Now, because when it’s bright out the light is on, and because the light and switch are equivalent, whenever it is bright, the switch suddenly flips on. Or, more perversely, whenever we flip the switch to turn on the light, we also makes the sun come out!
⊤ Flow
All this highlights the true utility of implication’s “undefined” ⊥ case. If we say instead that an on switch implies a lit light (𝑆 → 𝐿) and that a bright day implies a lit light (𝐵 → 𝐿), then it’s completely possible for 𝑆 to be ⊤ while 𝐵 is ⊥. Though 𝑆 → 𝐿 requires 𝐿 be ⊤ when 𝑆 is, 𝐵 → 𝐿 means 𝐿 can be whatever it wants so long as 𝐵 is ⊥. Taken in reverse, 𝐵 can be ⊥ regardless of what 𝑆 requires 𝐿 to be.
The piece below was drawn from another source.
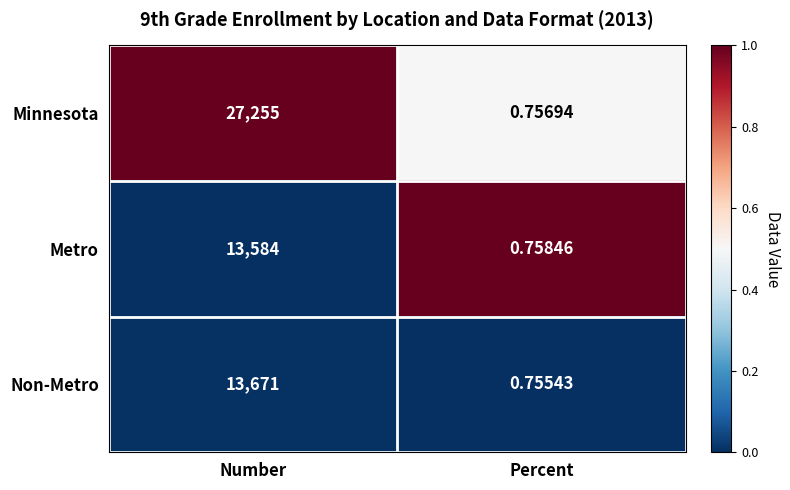

Which category has the lowest value across all series?

Percent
If that doesn’t makes sense (and believe me, been there), get out some paper and write it down. It’s hard enough to build up an intuition for these things from scratch. It’s doubly hard when having to set aside an existing-and-partially-conflicting intuitions from another craft. Pull out some paper and prove it to yourself. Trust me, it helps.
Another thing that can aid as a sort of mnemonic is thinking of the arrows as showing the flow of ⊤ values through the proposition.
Take 𝑃 → 𝑄. When 𝑃 is ⊤, 𝑄 must be as well. The ⊤ “flows” from 𝑃 to 𝑄 in the direction of the arrow. But if 𝑄 is ⊤, 𝑃 is free to be whatever it wants. The ⊤ doesn’t flow against the arrow.
The weird corollary to this is that ⊥ values flow backwards. In 𝑃 → 𝑄, a 𝑃 with ⊥ doesn’t require anything of the 𝑄. The ⊥ does not flow in the direction of the arrow. But when 𝑄 is ⊥, 𝑃 must be as well. The ⊥ flows “backwards” across the arrow.
With the double-ended arrow of 𝑃 ↔ 𝑄, of course, both ⊤ and ⊥ flow in both directions. The leads to 𝑃 and 𝑄 always taking whatever value the other has. Which, as we’ve discussed, means they are always equivalent.